Olbia-Pontedera poteva essere una normalissima partita prenatalizia e invece, dopo le ultime vicissitudini della squadra bianca e memori di quanto successo l’anno scorso proprio contro i toscani, diventa un match importante, troppo importante, soprattutto per i ragazzi di Greco.
Il Pontedera guidato da Max Canzi e’ una squadra coriacea, volitiva con un gioco semplice ma efficace, dopo diciassette gare ha messo insieme 26 punti, bottino di sette vittorie, cinque pareggi e altrettante sconfitte. Insomma, un ruolino di marcia di tutto rispetto che posiziona la squadra amaranto settima nella graduatoria, in piena zona play off.
L’Olbia dal suo canto, vive una situazione un po’ diversa, dopo un buon inizio stagione -Torres a parte – ha avuto poi un andamento altalenante, determinato principalmente da una serie di infortuni a ripetizione che hanno costretto Leandro Greco a repentini cambi di formazione, accompagnati spesso a moduli tattici adattati ai calciatori disponibili. Insomma, si è giunti ad una classifica che dopo diciassette giornate non lascia spazio a particolari interpretazioni, esprime i reali valori messi in campo e relega i bianchi in quintultima posizione. Tuttavia, nonostante le rassicurazioni del Mister, sono emerse forti amnesie in fase realizzativa dove si contano solo dodici reti all’attivo e ben 25 gol subiti.

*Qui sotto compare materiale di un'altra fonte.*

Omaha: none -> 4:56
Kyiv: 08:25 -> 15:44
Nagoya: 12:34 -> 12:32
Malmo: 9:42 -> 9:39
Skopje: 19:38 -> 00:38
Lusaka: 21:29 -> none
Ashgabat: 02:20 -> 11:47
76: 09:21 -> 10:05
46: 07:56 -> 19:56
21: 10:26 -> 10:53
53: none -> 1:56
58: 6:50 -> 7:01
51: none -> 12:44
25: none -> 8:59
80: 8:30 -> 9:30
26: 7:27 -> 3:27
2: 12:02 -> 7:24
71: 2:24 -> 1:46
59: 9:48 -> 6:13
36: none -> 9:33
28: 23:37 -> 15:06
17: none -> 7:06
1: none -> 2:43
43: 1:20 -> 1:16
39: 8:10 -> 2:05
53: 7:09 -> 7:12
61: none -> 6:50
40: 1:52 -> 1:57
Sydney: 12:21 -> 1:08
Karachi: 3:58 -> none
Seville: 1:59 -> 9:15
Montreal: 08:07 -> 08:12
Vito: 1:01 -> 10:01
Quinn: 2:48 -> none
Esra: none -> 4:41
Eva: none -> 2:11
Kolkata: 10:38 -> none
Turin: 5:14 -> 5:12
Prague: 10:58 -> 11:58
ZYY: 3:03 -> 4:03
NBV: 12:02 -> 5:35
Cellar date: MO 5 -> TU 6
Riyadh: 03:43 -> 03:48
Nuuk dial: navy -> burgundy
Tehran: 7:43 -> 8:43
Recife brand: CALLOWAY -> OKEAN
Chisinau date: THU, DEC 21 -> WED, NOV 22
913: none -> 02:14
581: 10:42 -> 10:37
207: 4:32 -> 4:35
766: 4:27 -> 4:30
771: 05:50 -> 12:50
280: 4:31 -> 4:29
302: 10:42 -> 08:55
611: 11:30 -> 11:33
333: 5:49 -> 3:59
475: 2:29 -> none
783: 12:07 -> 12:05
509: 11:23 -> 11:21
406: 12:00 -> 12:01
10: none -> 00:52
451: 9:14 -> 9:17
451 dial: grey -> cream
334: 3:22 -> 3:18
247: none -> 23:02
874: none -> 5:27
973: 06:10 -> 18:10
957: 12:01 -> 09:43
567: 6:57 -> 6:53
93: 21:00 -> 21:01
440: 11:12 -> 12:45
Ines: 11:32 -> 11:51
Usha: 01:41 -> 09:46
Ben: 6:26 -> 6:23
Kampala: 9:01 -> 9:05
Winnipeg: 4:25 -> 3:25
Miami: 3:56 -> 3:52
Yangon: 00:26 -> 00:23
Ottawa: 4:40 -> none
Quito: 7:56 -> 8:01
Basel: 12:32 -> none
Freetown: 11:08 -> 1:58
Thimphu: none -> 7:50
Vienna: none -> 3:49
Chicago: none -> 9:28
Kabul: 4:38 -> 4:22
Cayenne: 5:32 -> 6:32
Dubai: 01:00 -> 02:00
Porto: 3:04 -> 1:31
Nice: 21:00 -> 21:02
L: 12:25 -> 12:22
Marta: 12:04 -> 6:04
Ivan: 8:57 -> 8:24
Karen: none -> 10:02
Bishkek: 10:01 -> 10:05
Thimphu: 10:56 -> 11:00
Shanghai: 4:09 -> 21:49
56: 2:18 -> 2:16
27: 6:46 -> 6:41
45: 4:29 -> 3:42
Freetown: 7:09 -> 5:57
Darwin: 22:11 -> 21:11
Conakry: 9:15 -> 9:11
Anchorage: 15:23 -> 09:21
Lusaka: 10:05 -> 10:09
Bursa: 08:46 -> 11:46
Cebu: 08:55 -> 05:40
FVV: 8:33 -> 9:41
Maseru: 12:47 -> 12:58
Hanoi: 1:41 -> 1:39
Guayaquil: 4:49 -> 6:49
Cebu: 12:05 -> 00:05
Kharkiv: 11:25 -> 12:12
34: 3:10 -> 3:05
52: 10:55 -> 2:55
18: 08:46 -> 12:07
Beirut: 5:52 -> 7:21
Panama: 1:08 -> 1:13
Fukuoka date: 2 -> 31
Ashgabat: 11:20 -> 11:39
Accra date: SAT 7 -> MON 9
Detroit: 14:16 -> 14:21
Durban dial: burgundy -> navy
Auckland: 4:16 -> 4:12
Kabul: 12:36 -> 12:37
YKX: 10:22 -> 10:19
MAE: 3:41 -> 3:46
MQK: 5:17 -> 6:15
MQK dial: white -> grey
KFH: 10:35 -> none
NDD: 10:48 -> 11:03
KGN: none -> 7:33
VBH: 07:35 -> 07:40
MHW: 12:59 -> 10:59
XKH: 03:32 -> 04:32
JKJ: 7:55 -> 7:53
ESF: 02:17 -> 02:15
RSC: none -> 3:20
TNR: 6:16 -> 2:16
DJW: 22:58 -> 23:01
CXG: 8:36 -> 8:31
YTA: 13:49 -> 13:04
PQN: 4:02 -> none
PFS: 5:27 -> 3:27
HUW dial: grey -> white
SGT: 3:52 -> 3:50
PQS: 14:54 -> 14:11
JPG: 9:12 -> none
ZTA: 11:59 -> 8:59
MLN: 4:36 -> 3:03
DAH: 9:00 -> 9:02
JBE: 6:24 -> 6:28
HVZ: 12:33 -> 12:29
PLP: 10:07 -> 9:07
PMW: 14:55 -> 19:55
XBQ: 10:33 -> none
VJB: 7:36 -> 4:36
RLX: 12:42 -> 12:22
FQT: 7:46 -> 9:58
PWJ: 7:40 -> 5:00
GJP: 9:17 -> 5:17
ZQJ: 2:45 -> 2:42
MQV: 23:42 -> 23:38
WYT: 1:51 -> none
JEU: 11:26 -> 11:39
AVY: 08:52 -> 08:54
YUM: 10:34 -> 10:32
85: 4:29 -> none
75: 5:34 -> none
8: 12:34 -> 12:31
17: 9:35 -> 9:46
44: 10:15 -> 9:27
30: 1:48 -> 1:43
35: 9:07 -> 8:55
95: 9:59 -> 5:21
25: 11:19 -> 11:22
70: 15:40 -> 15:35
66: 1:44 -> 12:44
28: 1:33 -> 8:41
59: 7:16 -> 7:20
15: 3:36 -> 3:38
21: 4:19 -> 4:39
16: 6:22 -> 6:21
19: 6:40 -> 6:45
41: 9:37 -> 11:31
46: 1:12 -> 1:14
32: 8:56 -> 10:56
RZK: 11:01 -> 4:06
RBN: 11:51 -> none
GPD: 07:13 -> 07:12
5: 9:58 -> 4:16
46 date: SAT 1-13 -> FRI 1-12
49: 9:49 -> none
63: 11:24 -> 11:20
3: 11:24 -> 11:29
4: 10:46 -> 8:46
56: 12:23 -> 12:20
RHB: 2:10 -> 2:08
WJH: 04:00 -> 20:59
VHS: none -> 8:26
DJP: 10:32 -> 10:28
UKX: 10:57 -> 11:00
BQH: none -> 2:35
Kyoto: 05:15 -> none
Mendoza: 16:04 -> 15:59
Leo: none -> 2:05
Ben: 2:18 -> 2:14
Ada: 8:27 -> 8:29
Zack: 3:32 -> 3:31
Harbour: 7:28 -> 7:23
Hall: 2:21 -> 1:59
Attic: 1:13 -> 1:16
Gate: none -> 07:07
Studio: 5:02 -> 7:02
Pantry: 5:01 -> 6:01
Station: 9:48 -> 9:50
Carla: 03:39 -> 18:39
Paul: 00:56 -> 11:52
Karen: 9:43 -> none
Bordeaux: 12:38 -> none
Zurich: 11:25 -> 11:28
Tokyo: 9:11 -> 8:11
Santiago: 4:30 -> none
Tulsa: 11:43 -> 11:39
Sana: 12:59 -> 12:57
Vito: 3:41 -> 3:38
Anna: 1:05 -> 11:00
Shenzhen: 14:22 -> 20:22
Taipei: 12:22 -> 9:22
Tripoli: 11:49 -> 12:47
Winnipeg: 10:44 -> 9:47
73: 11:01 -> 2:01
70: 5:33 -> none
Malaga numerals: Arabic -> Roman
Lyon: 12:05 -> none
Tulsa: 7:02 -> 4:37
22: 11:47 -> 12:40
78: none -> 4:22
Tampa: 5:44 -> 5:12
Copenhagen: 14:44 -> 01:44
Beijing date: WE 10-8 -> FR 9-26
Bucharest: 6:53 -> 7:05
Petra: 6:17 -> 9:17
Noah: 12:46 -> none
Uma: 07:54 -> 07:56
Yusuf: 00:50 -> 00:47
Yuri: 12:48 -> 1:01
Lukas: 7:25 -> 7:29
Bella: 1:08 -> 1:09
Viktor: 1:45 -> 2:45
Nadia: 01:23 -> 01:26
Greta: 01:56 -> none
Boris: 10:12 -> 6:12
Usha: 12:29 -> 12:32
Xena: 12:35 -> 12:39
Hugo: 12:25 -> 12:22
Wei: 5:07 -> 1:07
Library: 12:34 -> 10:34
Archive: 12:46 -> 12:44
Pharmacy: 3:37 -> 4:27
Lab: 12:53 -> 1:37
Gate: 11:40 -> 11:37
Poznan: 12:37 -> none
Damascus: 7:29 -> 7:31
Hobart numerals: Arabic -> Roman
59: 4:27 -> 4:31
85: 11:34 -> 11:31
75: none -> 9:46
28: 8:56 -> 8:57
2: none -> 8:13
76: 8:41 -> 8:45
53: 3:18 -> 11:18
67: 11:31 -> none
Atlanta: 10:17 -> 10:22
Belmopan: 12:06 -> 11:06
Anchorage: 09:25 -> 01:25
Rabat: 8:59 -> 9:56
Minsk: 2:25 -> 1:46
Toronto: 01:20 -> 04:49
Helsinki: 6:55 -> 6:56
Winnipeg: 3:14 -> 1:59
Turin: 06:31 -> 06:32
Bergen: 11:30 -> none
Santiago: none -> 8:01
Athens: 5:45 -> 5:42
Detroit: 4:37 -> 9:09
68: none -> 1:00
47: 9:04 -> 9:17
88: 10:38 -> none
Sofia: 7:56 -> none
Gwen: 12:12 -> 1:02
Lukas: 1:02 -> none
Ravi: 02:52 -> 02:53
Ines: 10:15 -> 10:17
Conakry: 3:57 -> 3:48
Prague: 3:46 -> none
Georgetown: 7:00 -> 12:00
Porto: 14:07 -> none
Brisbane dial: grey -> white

Ecco perché Olbia Pontedera diventa una partita da dentro o fuori, questa volta non ci saranno attenuanti su assenti o moduli di gioco, o i bianchi risorgeranno con la giusta rabbia agonistica o sprofonderanno nelle rischiose e torbide acque della zona retrocessione.
Alla conferenza stampa pre-gara Mister Greco sembra avere le idee chiare e risponde così alle domande dei cronisti.
Mister dopo la brutta sconfitta di Pescara che reazione ti aspetti dalla squadra?
“Mi aspetto la giusta reazione che deve avere una squadra carica di rabbia e di voglia di recuperare il terreno perso e riprendere la nostra strada verso la salvezza. Mi aspetto una grande reazione perché questa settimana li ho visti lavorare molto bene”.
L’Olbia è una squadra che tira poco in porta anche se crea delle azioni d’attacco.
“Penso che abbiamo le qualità per creare i presupposti per fare gol. Dalle mie analisi ci mancano almeno sette gol, purtroppo non realizzati che avrebbero dato un senso diverso alla nostra attuale situazione”.
Invece che reazione dobbiamo aspettarci dal pubblico?
“Capisco che le attese da parte dei tifosi sono tante e noi vorremmo ripagare la loro dedizione ed il loro incoraggiamento che non è mai venuto meno. Ci ha fatto piacere quando prima della gara contro il Perugia sono venuti a sostenerci ed incoraggiarci durante l’allenamento, di tutto ciò ne percepiamo l’importanza e la nostra responsabilità nei loro confronti”.
Parliamo invece del Pontedera. Che squadra è?
“Il Pontedera al nostro pari è una squadra giovane che gioca molto in verticale, per cui sarà una partita spigolosa ma anche facile da interpretare”.
Nella lista dei convocati figurano anche Mordini, Nanni e Biancu, mentre Cavuoti lo rivedremo con molta probabilità nel 2024.
Adesso la parola spetta al campo che ci dirà quanto la squadra di Greco ha recepito e metabolizzato l’umiliante sconfitta di Pescara.